Because giant language fashions work by predicting the subsequent phrase in a sentence, they’re extra probably to make use of frequent phrases like “the,” “it,” or “is” as a substitute of wonky, uncommon phrases. This is strictly the form of textual content that automated detector techniques are good at selecting up, Ippolito and a staff of researchers at Google discovered in analysis they printed in 2019.
But Ippolito’s research additionally confirmed one thing attention-grabbing: the human contributors tended to assume this sort of “clean” textual content seemed higher and contained fewer errors, and thus that it should have been written by an individual.
In actuality, human-written textual content is riddled with typos and is extremely variable, incorporating completely different types and slang, whereas “language models very, very rarely make typos. They’re much better at generating perfect texts,” Ippolito says.
“A typo in the text is actually a really good indicator that it was human written,” she provides.

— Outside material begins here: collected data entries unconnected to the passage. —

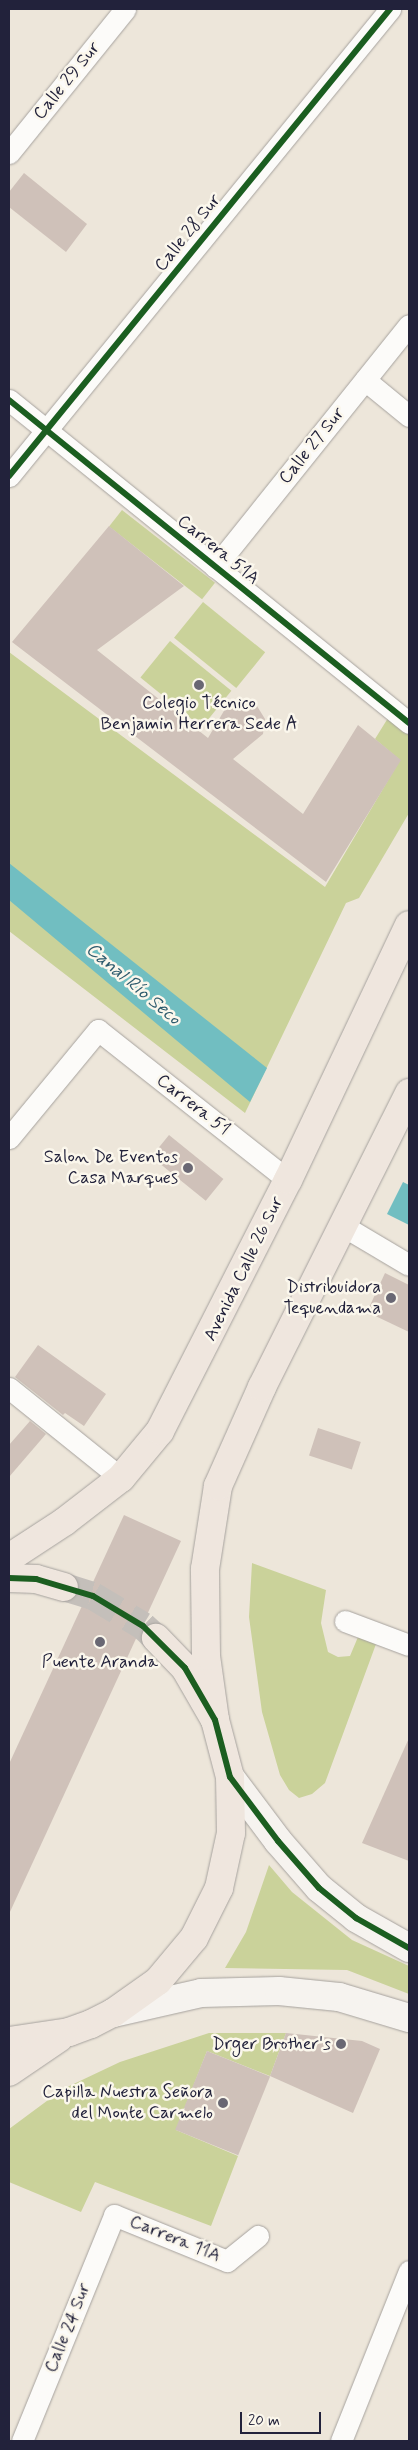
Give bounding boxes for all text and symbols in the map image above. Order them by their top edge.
street label: Calle 29 Sur [29,38,105,124]
street label: Calle 28 Sur [150,190,226,276]
street label: Calle 27 Sur [275,403,349,489]
street label: Carrera 51A [173,510,263,590]
marker: Colegio Técnico Benjamin Herrera Sede A [193,679,205,691]
place label: Colegio Técnico Benjamin Herrera Sede A [100,693,298,736]
water label: Canal Río Seco [81,937,185,1031]
street label: Carrera 51 [152,1070,234,1140]
place label: Salon De Eventos Casa Marques [43,1147,178,1190]
marker: Salon De Eventos Casa Marques [182,1162,194,1174]
street label: Avenida Calle 26 Sur [200,1193,288,1345]
place label: Distribuidora Tequendama [283,1277,381,1320]
marker: Distribuidora Tequendama [385,1292,397,1304]
marker: Puente Aranda [93,1635,107,1649]
place label: Puente Aranda [42,1651,158,1673]
place label: Drger Brother's [212,2033,331,2055]
marker: Drger Brother's [335,2038,347,2050]
place label: Capilla Nuestra Señora del Monte Carmelo [41,2082,213,2124]
marker: Capilla Nuestra Señora del Monte Carmelo [217,2097,229,2109]
street label: Carrera 11A [126,2211,224,2267]
street label: Calle 24 Sur [40,2280,96,2376]
scale bar [243,2402,324,2434]
text: 20 m [248,2411,280,2431]

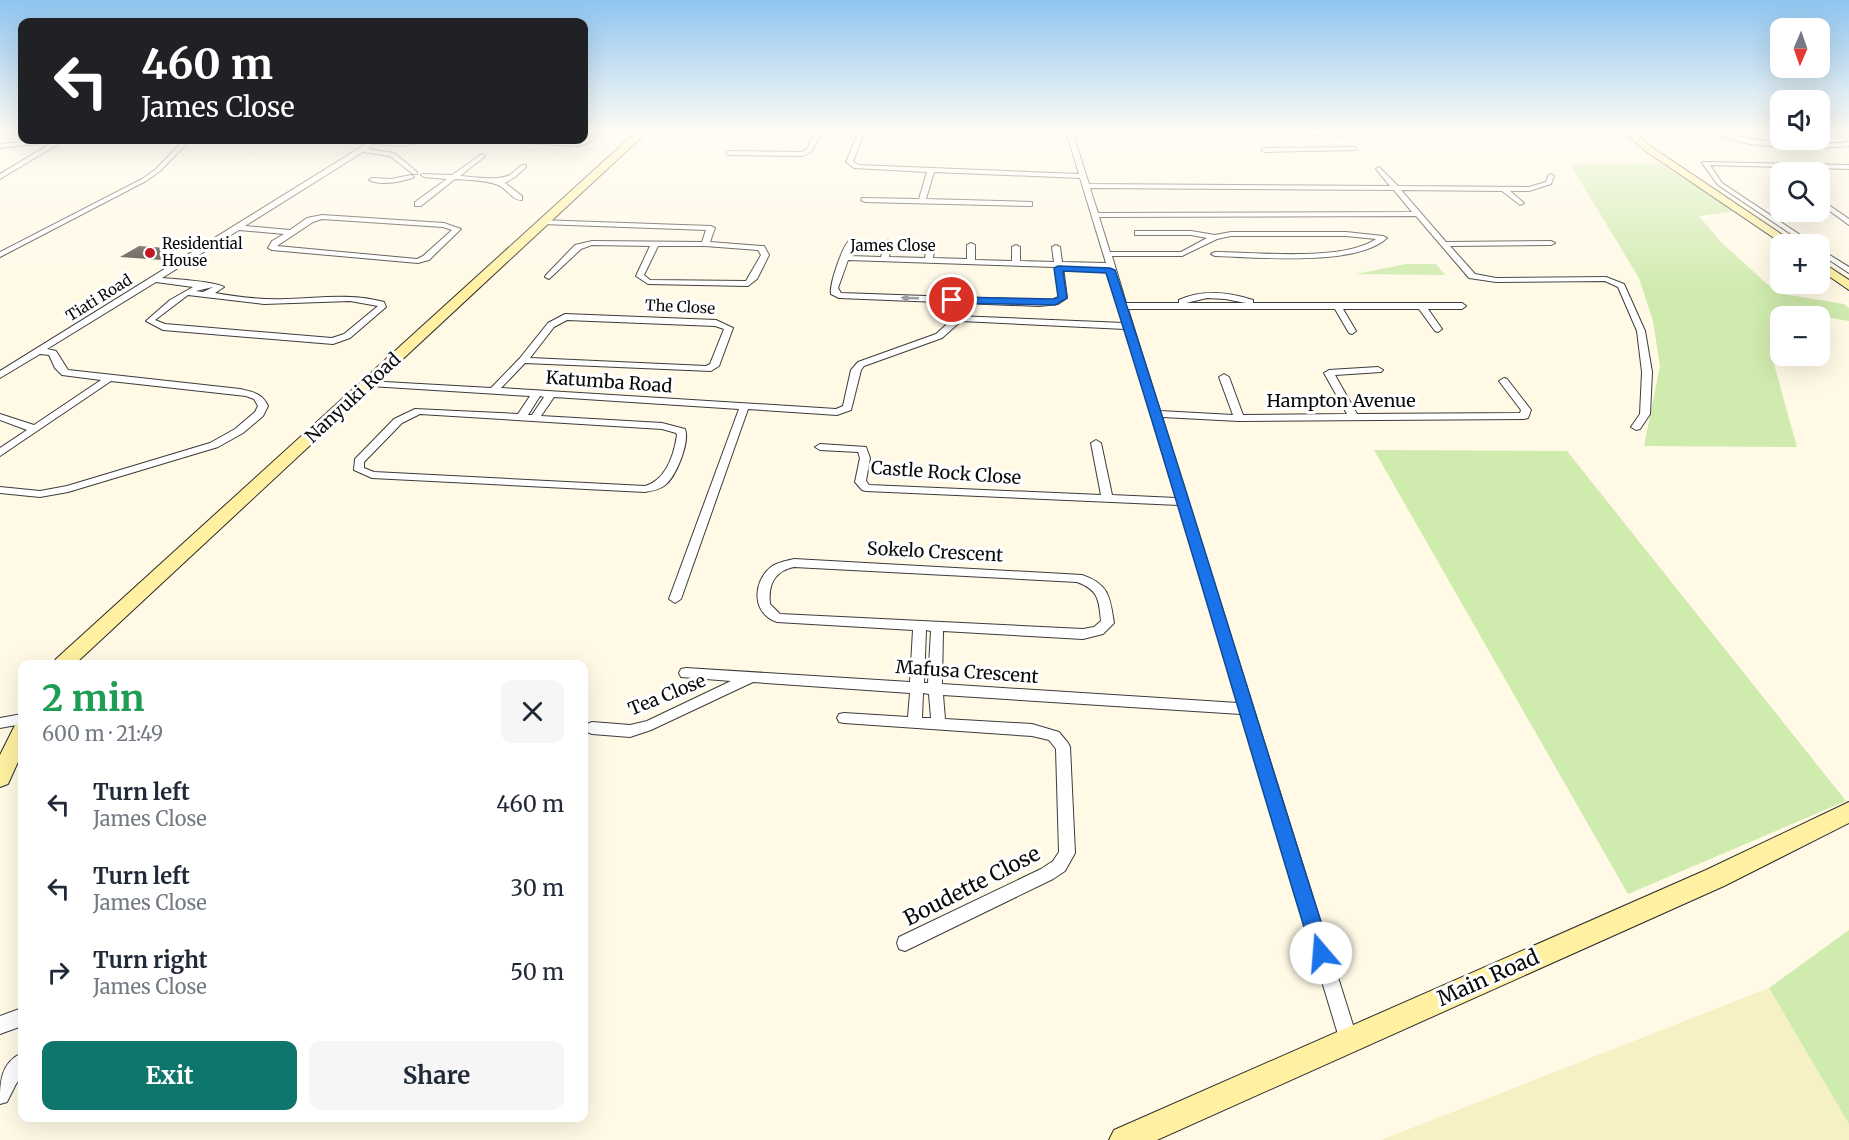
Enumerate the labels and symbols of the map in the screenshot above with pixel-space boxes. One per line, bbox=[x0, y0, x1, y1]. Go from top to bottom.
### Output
north arrow bbox=[1770, 18, 1830, 78]
place label: Residential House bbox=[162, 234, 243, 270]
street label: James Close bbox=[849, 236, 936, 255]
marker: Residential House bbox=[143, 246, 157, 260]
street label: Tiati Road bbox=[62, 270, 135, 325]
pin bbox=[926, 274, 977, 325]
one-way arrow bbox=[900, 293, 919, 302]
street label: The Close bbox=[645, 295, 716, 318]
street label: Nanyuki Road bbox=[300, 348, 405, 448]
street label: Katumba Road bbox=[545, 366, 673, 397]
street label: Hampton Avenue bbox=[1266, 389, 1416, 412]
street label: Castle Rock Close bbox=[870, 456, 1022, 489]
street label: Sokelo Crescent bbox=[866, 536, 1004, 567]
street label: Mafusa Crescent bbox=[895, 655, 1039, 688]
street label: Tea Close bbox=[625, 669, 709, 720]
street label: Boudette Close bbox=[899, 840, 1045, 932]
position arrow bbox=[1289, 921, 1353, 985]
street label: Main Road bbox=[1433, 943, 1543, 1012]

Large language fashions themselves can be used to detect AI-generated textual content. One of essentially the most profitable methods to do that is to retrain the mannequin on some texts written by people, and others created by machines, so it learns to distinguish between the 2, says Muhammad Abdul-Mageed, who’s the Canada analysis chair in natural-language processing and machine studying on the University of British Columbia and has studied detection.

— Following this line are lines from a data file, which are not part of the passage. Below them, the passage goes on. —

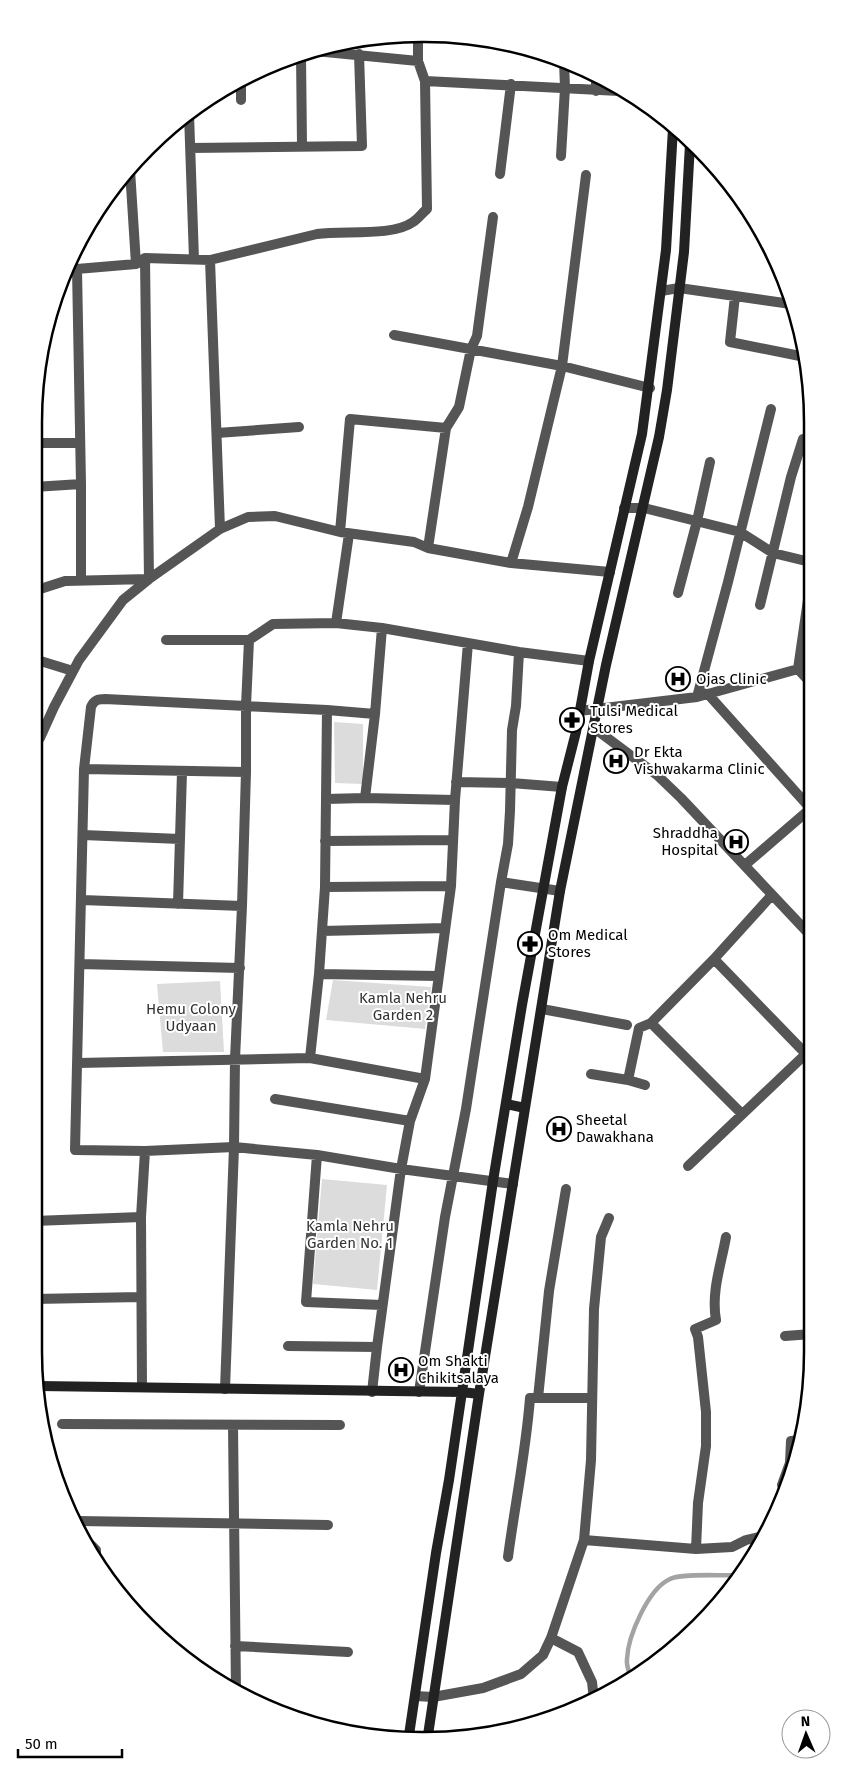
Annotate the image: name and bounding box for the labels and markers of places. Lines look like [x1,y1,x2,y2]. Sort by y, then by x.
hospital icon: Ojas Clinic [665,666,691,692]
place label: Ojas Clinic [696,670,767,688]
place label: Tulsi Medical Stores [590,702,679,737]
pharmacy icon: Tulsi Medical Stores [559,707,585,733]
place label: Dr Ekta Vishwakarma Clinic [634,743,765,778]
hospital icon: Dr Ekta Vishwakarma Clinic [603,748,629,774]
place label: Shraddha Hospital [653,824,719,859]
hospital icon: Shraddha Hospital [723,829,749,855]
place label: Om Medical Stores [548,926,628,961]
pharmacy icon: Om Medical Stores [517,931,543,957]
place label: Sheetal Dawakhana [576,1111,654,1146]
hospital icon: Sheetal Dawakhana [546,1116,572,1142]
place label: Om Shakti Chikitsalaya [418,1352,499,1387]
hospital icon: Om Shakti Chikitsalaya [388,1357,414,1383]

Scott Aaronson, a pc scientist on the University of Texas on secondment as a researcher at OpenAI for a yr, in the meantime, has been developing watermarks for longer items of textual content generated by fashions akin to GPT-3—“an otherwise unnoticeable secret signal in its choices of words, which you can use to prove later that, yes, this came from GPT,” he writes in his weblog.
A spokesperson for OpenAI confirmed that the corporate is engaged on watermarks, and stated its insurance policies state that customers ought to clearly point out textual content generated by AI “in a way no one could reasonably miss or misunderstand.”
But these technical fixes include massive caveats. Most of them don’t stand an opportunity in opposition to the most recent era of AI language fashions, as they’re constructed on GPT-2 or different earlier fashions. Many of those detection instruments work finest when there may be a variety of textual content out there; they are going to be much less environment friendly in some concrete use circumstances, like chatbots or electronic mail assistants, which depend on shorter conversations and supply much less information to research. And utilizing giant language fashions for detection additionally requires highly effective computer systems, and entry to the AI mannequin itself, which tech firms don’t enable, Abdul-Mageed says.